◆ WHAT YOU WILL DO
A. In the forum thread about getting rid of a DRI timeshare, how many of the Diamond defaults reported on TUG affected the owner's credit?
B. Repeat the part of the DRI timeshare thread between "## kwonza (May" and "Grammarhero (May 19, 2020)", inclusive.
C. Carry on the forum thread about getting rid of a DRI timeshare from the point where it stops.

# Anyone successful in getting rid of DRI timeshare?



## kwonza (May 19, 2020)

Looking for recent situations.....no need for old news or no balance comments.  I have a balance...2 years in and just looking to see if anyone else have been looking to get from under this mess I've mistakenly purchased.


----------



## Grammarhero (May 19, 2020)

kwonza said:


> Looking for recent situations.....no need for old news or no balance comments.  I have a balance...2 years in and just looking to see if anyone else have been looking to get from under this mess I've mistakenly purchased.


Where is your TS deeded?

Out of 3 diamond defaults reported on tug, 1 got their credit affected.  Did your credit get affected?

https://tugbbs.com/forums/threads/what-about-foreclosure.292303/#post-2320226

https://tugbbs.com/forums/threads/anyone-has-stopped-paying-maintenance-fees-what-happened.296893/page-7#post-2385548

https://tugbbs.com/forums/threads/what-about-foreclosure.292303/page-2#post-2378562


If you make the hard decision to default, please kindly let us know.  It would help tuggers in similar situations moving forward.


----------



## nuwermj (May 21, 2020)

◆ RECORDED INFORMATION
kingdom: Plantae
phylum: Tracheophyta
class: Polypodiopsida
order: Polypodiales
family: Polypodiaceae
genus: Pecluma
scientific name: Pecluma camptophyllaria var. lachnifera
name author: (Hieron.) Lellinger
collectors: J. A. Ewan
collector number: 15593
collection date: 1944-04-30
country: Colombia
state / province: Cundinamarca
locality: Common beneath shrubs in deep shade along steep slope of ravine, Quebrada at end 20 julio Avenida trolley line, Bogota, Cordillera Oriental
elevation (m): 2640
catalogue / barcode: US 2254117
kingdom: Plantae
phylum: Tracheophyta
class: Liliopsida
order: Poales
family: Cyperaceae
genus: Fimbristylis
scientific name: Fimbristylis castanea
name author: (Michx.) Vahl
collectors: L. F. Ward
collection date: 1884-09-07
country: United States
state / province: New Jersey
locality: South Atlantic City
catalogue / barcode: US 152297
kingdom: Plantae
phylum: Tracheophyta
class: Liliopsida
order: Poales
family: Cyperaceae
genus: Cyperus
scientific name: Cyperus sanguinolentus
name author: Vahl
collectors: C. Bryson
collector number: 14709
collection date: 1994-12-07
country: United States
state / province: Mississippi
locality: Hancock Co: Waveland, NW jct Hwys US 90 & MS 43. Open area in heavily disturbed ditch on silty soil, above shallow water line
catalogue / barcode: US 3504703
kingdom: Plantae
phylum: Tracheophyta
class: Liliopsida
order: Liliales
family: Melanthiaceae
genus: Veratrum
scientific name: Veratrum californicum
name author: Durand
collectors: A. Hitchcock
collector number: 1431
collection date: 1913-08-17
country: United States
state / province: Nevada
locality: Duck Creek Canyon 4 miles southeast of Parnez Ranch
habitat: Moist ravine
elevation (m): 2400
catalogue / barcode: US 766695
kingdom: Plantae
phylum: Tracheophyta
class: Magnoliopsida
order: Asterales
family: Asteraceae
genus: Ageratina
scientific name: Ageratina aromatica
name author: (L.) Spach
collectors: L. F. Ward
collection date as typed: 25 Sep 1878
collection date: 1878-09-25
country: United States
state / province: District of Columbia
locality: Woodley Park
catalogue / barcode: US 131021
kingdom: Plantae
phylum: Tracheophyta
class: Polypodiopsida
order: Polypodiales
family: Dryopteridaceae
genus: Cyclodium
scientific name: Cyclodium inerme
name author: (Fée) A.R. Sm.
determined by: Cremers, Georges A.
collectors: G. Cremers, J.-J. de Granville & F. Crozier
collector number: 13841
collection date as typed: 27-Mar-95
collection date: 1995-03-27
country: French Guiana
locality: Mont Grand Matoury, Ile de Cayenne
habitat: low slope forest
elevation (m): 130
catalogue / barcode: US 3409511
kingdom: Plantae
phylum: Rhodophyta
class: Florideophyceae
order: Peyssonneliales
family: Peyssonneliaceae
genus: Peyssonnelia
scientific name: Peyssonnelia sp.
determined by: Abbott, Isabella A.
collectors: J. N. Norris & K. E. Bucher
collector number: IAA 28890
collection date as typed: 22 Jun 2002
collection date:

◆ ANSWER SET
A. One of the three.

B.
## kwonza (May 19, 2020)

Looking for recent situations.....no need for old news or no balance comments.  I have a balance...2 years in and just looking to see if anyone else have been looking to get from under this mess I've mistakenly purchased.


----------



## Grammarhero (May 19, 2020)

C.
kwonza said:


> Looking for recent situations.....no need for old news or no balance comments.  I have a balance...2 years in and just looking to see if anyone else have been looking to get from under this mess I've mistakenly purchased.



If by "balance" you mean an outstanding loan, then there is not much you can do other than default on the loan.


----------



## Grammarhero (Jun 21, 2020)

kwonza said:


> Looking for recent situations.....no need for old news or no balance comments.  I have a balance...2 years in and just looking to see if anyone else have been looking to get from under this mess I've mistakenly purchased.


@kwonza we hope you are well and healthy.  If you made the difficult decision to default, please kindly let us know if your credit got affected.  It would help tuggers in similar situations moving forward.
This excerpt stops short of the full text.